I can write a recursive CTE to find all parent nodes, and then compare them against a list of bad nodes. However, this is slow, as a node can have very many parents, and I am not really interested in finding all of them. I only need to know if some parent is bad. I would like to stop the recursion for a particular root when a bad parent is found.
Here is a mock-up of what the query could look like:
with recursive_table (root, level, path, current_node) as (
select root = node, level = 0, path = 'root', current_node = node
from seed_nodes
UNION ALL
select o.root, level + 1, CONCAT(e.parent, '/', o.path), e.parent
from structure e
inner join recursive_table o
on o.current_node = e.child
-- it is possible to stop searching this particular branch if we pass a bad node
and o.node not in (
select b.node
from bad_node_list b
)
-- it is NOT possible to stop investigating a particular root if any bad node is found
and o.root not in (
select oo.root
from recursive_table oo
join bad_node_list b
on oo.current_node = b.node
where o.root = oo.root
)
)
select *
from seed_nodes a
outer apply (
select top 1 current_node
from recursive_table b
join bad_node_list c
on b.current_node = c.node
where a.node = b.root
) b
As the code in the comments say, it is possible to stop searching in a branch when a bad node is found. But it is not possible to stop searching the root altogether when the first bad node is found. SQL Server will give the error "Recursive member of a common table expression 'recursive_table' has multiple recursive references."

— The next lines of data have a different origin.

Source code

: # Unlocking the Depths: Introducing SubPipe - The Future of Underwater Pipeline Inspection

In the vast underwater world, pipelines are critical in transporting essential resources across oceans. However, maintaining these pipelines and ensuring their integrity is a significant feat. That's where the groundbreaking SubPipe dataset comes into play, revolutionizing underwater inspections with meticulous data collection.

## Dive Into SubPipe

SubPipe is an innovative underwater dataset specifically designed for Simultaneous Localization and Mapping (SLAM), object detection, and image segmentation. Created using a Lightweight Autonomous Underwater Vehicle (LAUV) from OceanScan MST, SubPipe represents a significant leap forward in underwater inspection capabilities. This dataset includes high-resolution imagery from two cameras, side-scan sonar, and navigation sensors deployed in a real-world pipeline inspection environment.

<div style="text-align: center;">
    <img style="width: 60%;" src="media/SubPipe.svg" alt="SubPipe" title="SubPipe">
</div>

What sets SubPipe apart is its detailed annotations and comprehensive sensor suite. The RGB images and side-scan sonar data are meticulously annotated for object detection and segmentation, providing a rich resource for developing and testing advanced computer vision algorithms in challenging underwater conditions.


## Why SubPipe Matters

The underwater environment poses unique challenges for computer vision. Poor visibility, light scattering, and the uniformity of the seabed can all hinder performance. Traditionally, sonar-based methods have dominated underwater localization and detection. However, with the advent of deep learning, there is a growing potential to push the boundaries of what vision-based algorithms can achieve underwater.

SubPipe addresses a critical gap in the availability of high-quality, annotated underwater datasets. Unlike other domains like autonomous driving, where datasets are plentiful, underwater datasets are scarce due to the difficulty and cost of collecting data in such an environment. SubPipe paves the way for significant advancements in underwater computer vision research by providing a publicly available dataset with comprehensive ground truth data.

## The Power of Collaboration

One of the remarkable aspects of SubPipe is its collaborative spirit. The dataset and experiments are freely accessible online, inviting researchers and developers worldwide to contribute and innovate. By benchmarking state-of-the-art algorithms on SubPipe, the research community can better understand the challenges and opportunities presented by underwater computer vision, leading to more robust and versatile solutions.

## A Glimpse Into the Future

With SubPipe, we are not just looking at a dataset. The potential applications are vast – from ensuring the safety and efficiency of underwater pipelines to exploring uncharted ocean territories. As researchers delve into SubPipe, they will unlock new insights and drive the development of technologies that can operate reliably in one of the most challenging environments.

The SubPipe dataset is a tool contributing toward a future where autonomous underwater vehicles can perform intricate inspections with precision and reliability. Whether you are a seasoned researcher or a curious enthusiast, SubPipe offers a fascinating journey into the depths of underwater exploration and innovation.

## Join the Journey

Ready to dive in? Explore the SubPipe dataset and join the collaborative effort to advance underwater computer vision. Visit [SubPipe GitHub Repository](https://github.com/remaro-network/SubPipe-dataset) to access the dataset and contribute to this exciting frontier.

Is there any way around this? (I know that SQL server tries to disallow some other functions, like aggregate functions, but that it's possible to get around that and still use them.)
Is there any way to access the other branches in a recursive function? No.
Recursion in SQL Server is implemented so that this is not possible. Additionally, recursion actually happens depth-first, and not breadth-first (as the syntax of SQL recursion might have you believe).
It is possible to rewrite this as an actual breadth-first search, by using a loop, and include the condition to stop searches when the first bad node is found.
For my particular set of data, this did not improve performance, and was instead around 50% more time-consuming (15 minutes instead of 10 minutes).